» **Items from a dataset**
^^^^
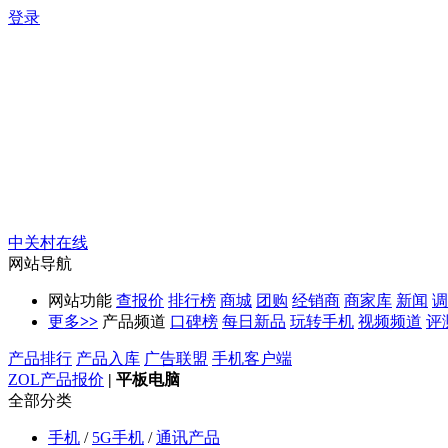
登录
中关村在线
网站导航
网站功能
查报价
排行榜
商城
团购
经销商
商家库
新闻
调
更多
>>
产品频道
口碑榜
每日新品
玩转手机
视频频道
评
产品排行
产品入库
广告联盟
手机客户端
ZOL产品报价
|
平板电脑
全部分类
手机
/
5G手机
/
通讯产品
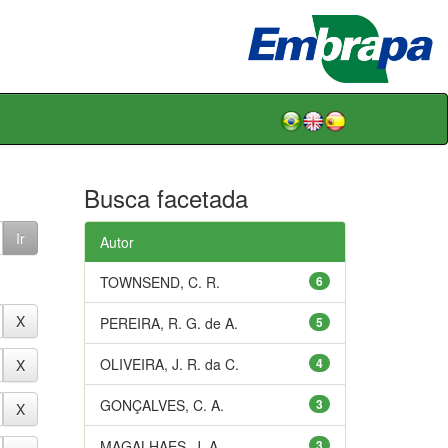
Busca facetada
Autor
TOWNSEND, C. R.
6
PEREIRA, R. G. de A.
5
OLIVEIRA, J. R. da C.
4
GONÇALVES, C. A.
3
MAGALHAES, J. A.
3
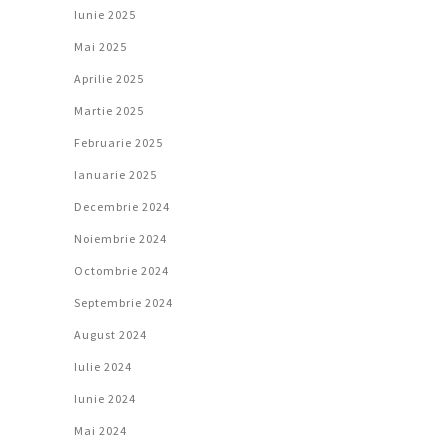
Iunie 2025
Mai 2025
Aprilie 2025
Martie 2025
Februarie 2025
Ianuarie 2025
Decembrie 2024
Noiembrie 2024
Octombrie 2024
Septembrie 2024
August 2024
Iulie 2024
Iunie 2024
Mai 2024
^^^^
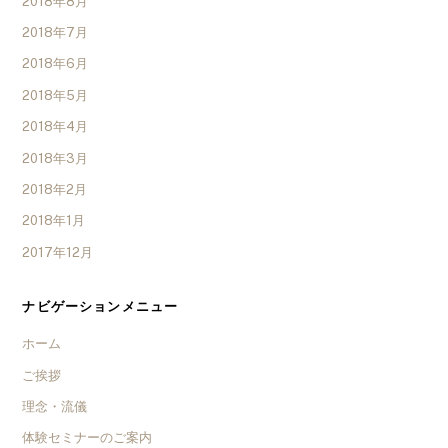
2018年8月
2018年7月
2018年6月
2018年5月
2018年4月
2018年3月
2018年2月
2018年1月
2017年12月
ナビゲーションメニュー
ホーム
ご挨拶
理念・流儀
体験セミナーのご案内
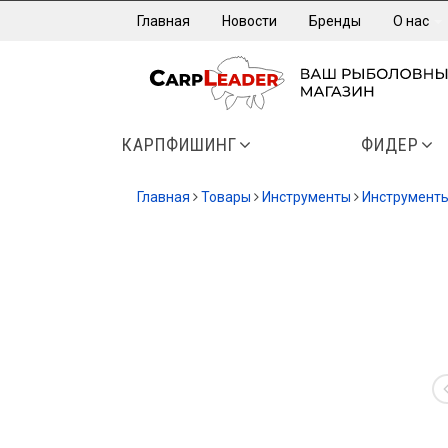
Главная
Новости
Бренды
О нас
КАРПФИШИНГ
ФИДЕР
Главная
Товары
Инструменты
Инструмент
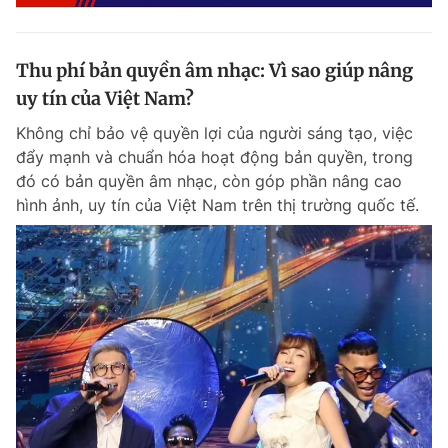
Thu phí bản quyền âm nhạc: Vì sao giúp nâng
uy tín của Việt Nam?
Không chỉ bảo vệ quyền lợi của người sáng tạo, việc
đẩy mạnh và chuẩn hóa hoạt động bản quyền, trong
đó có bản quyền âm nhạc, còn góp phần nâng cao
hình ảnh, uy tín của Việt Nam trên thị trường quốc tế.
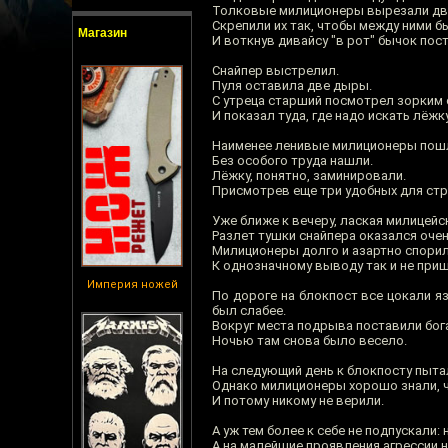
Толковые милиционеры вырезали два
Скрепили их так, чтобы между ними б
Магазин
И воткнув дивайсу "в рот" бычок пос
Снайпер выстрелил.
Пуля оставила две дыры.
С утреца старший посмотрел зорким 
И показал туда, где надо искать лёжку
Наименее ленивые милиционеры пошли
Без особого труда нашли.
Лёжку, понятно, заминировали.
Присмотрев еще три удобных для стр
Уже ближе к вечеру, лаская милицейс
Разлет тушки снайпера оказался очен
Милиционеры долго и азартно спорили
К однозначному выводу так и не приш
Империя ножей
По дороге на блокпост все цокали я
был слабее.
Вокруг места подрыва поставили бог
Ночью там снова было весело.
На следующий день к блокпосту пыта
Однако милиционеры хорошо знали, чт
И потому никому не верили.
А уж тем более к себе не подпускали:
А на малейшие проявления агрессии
^^^^
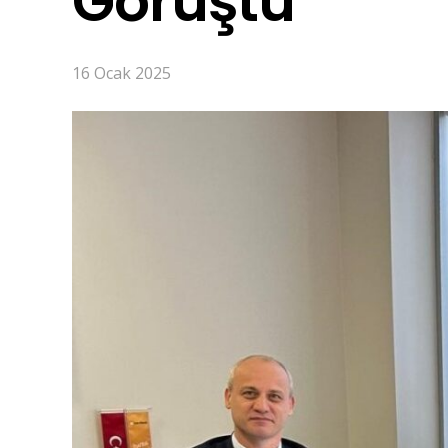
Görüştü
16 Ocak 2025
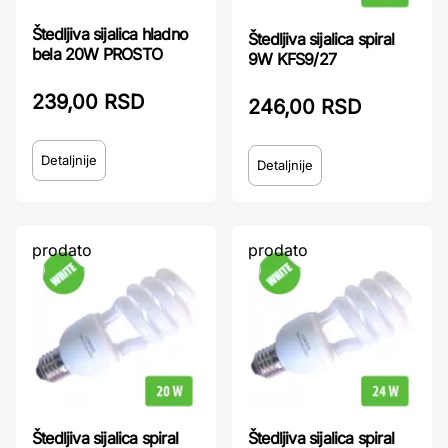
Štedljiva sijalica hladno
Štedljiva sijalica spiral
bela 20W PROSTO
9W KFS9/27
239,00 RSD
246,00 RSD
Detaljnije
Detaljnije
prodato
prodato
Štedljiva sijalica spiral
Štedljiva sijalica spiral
^^^^
When the line with "Лёжку, понятно, заминировали." is reached in the data above, begin copying, and stop after the line with "На следующий день к блокпосту пыта"; copy each line exactly, both ends included.

» **Output of the exercise**
Лёжку, понятно, заминировали.
Присмотрев еще три удобных для стр
Уже ближе к вечеру, лаская милицейс
Разлет тушки снайпера оказался очен
Милиционеры долго и азартно спорили
К однозначному выводу так и не приш
Империя ножей
По дороге на блокпост все цокали я
был слабее.
Вокруг места подрыва поставили бог
Ночью там снова было весело.
На следующий день к блокпосту пыта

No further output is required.